As I made my way back to the flybridge, I found myself agreeing with the builder that the stairwell was a far better method of getting up top than the traditional ladder, even a teak one.
Access to the foredeck is up a couple of steps to adequate sidedecks with grabrails along the cabin sides. While there is adequate space to move forward when the boat is at rest, common sense dictates it should not be attempted with the boat under way at speed.
BEYOND LIP SERVICE
Riviera boats used to be built as sportfishers that only paid lip service to family cruising amenities. This new 45-footer, however, has changed that. The vessel has three staterooms. The master is forward with an island queen bed and a full en suite head, complete with a separate shower stall. The starboard guest cabin has upper and lower bunks, and the portside guest cabin has twin beds, which can become a double with an infill installed. A second head, complete with a shower stall, services the two guest cabins and serves as a day head. All staterooms have plenty of storage, and the fit and finish is excellent in all of them.
The deck salon, three steps up from the accommodation spaces, is very large considering this vessel is only 51 feet long – including the swim step and the bow roller – but that`s one of the advantages of having no interior helm station. Immediately to port inside the salon door from the cockpit is an L-shaped lounge along the aft bulkhead. The portside galley forward of the lounge boasts solid-surface counter tops, a drawer-type refrigerator-freezer setup, a large stainless sink, an electric cooktop and a convection/microwave oven.
The entire deckhouse is flooded with natural light through windows forward and along each side. The aft salon door is glass, and there is a large fully opening window in the port side of the aft salon bulkhead. That window, called a “hopper window” Down Under, is gas shock-mounted and swings right up to the cockpit overhead. This feature, when combined with an open salon door, makes a gathering inclusive, even if some guests are relaxing on the back deck.
To starboard across from the galley is an L-shaped dinette/lounge with a cleverly designed folding-top table that takes up very little space when not in use. This adds to the overall feeling of spaciousness in the salon.
The bar and glass cupboard are located aft and starboard of the salon and contain a refrigerator/ice-maker and an entertainment center, including an AM/FM radio, CD/DVD player with iPod interface amplifier, multiple speakers and an LCD TV. This entertainment center is totally independent of the center on the flybridge, so two different parties could be under way at the same time.
Another useful design feature of this new Riviera is the separation of the engine space from the rest of the machinery in what would be the traditional engine room. The engine space, dedicated solely to the main engines, is accessed through a deck hatch at the entry to the salon.

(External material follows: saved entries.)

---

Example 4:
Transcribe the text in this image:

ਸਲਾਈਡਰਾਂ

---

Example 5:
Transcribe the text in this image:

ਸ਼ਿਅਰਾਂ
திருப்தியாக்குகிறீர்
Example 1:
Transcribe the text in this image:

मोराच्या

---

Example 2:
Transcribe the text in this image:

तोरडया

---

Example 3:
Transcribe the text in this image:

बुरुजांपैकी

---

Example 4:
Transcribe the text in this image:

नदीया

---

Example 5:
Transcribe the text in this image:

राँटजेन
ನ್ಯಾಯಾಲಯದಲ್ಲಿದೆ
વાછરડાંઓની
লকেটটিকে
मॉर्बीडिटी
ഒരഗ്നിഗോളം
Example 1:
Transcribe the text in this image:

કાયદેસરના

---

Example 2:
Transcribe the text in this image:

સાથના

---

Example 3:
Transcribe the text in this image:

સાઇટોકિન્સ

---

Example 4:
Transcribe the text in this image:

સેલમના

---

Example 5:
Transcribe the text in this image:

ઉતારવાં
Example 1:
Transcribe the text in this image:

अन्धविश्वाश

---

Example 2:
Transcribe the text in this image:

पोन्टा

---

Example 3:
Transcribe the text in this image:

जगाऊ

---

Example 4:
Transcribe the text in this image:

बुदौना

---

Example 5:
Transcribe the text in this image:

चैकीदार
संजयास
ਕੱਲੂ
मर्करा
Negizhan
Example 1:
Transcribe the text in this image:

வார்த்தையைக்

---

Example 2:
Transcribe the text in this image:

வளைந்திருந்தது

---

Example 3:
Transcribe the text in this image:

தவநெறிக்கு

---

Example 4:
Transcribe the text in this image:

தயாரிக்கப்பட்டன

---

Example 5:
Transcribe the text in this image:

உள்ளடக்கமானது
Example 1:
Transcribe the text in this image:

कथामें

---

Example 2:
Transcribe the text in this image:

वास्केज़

The machinery space, located between the midship fuel tank and the twin-berth cabin, is accessed through a floor hatch in the galley. It contains systems machinery such as the air conditioner, water heater, bilge pumps, shower box, freshwater manifold, battery chargers and inverters. There is also additional storage space. The splitting of the spaces allows for easier service of the main engines and the ancillary machinery.

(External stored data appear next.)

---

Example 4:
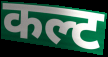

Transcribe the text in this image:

कल्ट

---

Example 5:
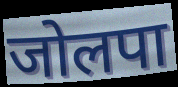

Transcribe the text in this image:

जोलपा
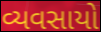
વ્યવસાયો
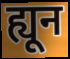
ह्यून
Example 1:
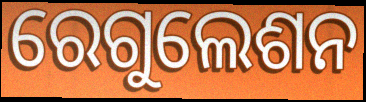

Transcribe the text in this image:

ରେଗୁଲେଶନ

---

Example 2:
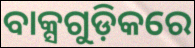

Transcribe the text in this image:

ବାକ୍ସଗୁଡ଼ିକରେ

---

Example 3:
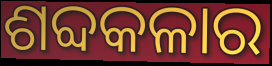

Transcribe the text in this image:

ଶବ୍ଦକଳାର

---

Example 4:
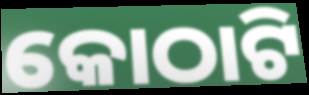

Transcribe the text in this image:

କୋଠାଟି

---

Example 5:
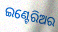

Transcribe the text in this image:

ଇଣ୍ଟେରିଅର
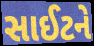
સાઈટને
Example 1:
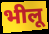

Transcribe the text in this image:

भीलू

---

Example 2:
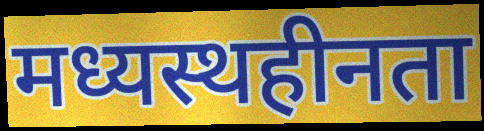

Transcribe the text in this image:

मध्यस्थहीनता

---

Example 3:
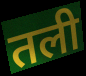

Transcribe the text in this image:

तली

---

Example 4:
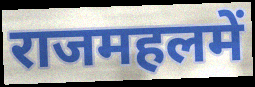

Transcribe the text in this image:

राजमहलमें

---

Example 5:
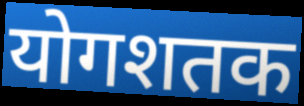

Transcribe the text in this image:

योगशतक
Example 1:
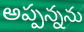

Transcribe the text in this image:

అప్పన్నను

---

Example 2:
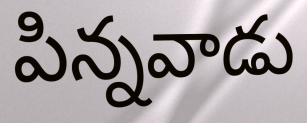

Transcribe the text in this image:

పిన్నవాడు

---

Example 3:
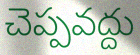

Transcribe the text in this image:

చెప్పవద్దు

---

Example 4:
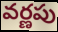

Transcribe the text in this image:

వర్ణపు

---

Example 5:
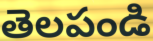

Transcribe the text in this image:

తెలపండి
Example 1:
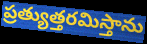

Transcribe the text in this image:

ప్రత్యుత్తరమిస్తాను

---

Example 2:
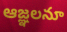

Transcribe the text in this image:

ఆజ్ఞలనూ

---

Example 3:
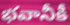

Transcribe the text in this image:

భవానీకీ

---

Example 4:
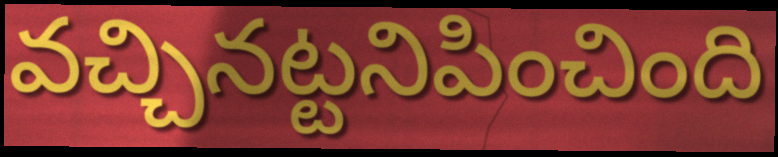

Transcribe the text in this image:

వచ్చినట్టనిపించింది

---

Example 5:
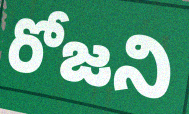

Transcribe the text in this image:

రోజని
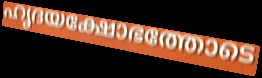
ഹൃദയക്ഷോഭത്തോടെ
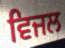
ਵਿਜਲ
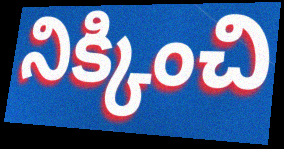
నిక్కించి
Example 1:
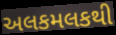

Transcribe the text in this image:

અલકમલકથી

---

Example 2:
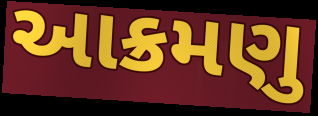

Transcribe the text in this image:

આક્રમણુ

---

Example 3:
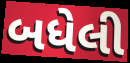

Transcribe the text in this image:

બધેલી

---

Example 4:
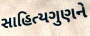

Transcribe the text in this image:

સાહિત્યગુણને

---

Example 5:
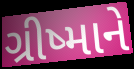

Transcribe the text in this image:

ગ્રીષ્માને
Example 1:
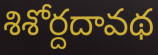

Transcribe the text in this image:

శిశోర్దదావథ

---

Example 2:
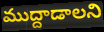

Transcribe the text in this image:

ముద్దాడాలని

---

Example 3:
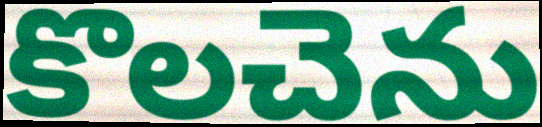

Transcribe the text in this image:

కొలచెను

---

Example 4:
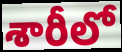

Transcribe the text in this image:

శారీలో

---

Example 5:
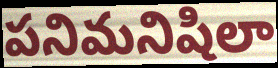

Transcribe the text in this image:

పనిమనిషిలా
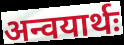
अन्वयार्थः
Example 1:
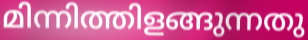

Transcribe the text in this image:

മിന്നിത്തിളങ്ങുന്നതു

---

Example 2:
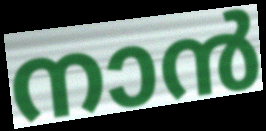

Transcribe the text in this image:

നാൻ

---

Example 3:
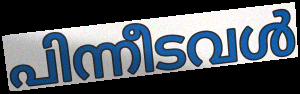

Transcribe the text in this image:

പിന്നീടവൾ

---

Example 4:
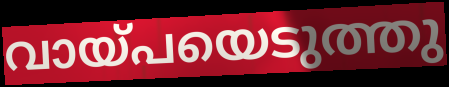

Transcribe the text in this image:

വായ്പയെടുത്തു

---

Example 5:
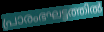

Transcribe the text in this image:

പ്രാരംഭഘട്ടത്തിൽ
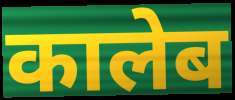
कालेब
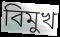
বিমুখ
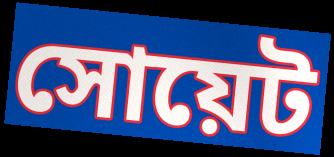
সোয়েট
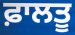
ਫ਼ਾਲਤੂ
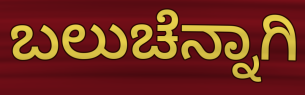
ಬಲುಚೆನ್ನಾಗಿ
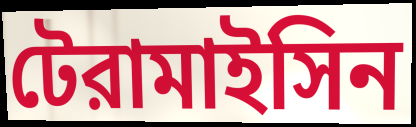
টেরামাইসিন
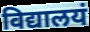
विद्यालयं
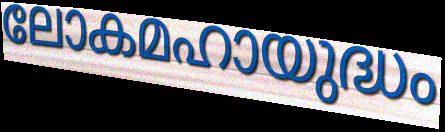
ലോകമഹായുദ്ധം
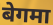
बेगमा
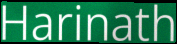
Harinath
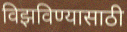
विझविण्यासाठी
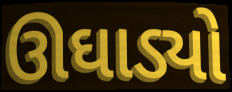
ઊઘાડ્યો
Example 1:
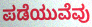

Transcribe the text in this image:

ಪಡೆಯುವೆವು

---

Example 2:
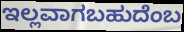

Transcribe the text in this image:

ಇಲ್ಲವಾಗಬಹುದೆಂಬ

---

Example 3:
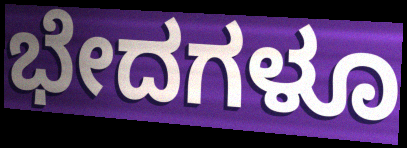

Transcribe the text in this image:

ಭೇದಗಳೂ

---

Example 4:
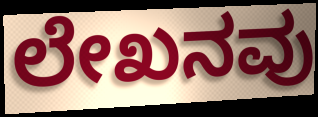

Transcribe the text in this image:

ಲೇಖನವು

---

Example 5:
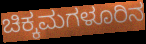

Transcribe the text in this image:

ಚಿಕ್ಕಮಗಳೂರಿನ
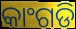
କାଂଗଡି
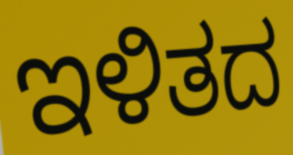
ಇಳಿತದ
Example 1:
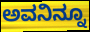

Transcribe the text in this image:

ಅವನಿನ್ನೂ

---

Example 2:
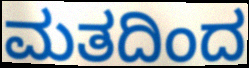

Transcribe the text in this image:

ಮತದಿಂದ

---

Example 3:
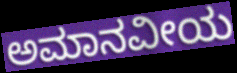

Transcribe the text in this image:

ಅಮಾನವೀಯ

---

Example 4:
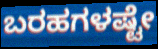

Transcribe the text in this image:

ಬರಹಗಳಷ್ಟೇ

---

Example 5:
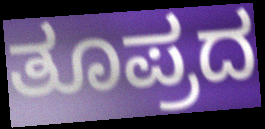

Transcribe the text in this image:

ತೂಪ್ರದ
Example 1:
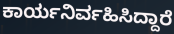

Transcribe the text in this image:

ಕಾರ್ಯನಿರ್ವಹಿಸಿದ್ದಾರೆ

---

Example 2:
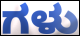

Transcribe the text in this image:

ಗಳು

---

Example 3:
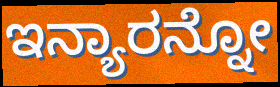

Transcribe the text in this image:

ಇನ್ಯಾರನ್ನೋ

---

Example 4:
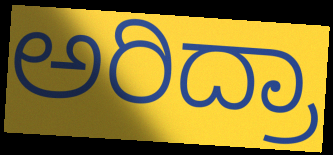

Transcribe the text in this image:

ಅರಿದ್ರಾ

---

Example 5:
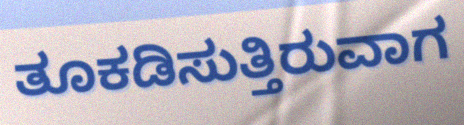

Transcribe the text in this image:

ತೂಕಡಿಸುತ್ತಿರುವಾಗ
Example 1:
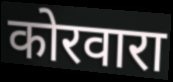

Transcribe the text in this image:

कोरवारा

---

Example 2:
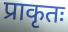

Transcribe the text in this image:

प्राकृतः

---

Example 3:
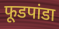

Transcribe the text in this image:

फूडपांडा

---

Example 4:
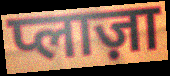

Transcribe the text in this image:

प्लाज़ा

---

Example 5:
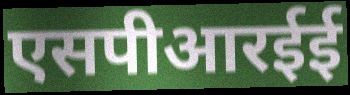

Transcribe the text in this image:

एसपीआरईई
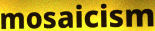
mosaicism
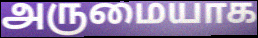
அருமையாக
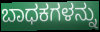
ಬಾಧಕಗಳನ್ನು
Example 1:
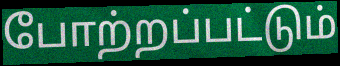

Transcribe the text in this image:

போற்றப்பட்டும்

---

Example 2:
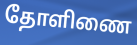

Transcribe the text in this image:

தோளிணை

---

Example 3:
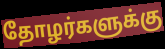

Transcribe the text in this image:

தோழர்களுக்கு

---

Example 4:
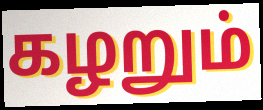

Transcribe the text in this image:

கழறும்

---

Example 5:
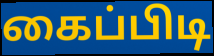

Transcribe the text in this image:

கைப்பிடி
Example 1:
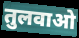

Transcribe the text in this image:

तुलवाओ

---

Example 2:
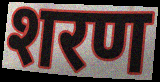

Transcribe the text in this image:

शरण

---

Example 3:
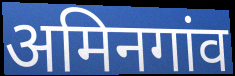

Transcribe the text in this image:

अमिनगांव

While it is clear this new Riviera is designed with family cruising in mind, it can easily be turned into a great sportfishing boat. The cockpit is large and uncluttered. There`s cockpit refrigeration, floor storage bins, side storage lockers and an optional live bait tank. There`s also plenty of room aft for a good barbecue to cook the catch.
I`ve seen and heard it claimed that the new Riviera 45 Open Flybridge will turn out to be the company`s best seller, and after testing it, I can`t disagree.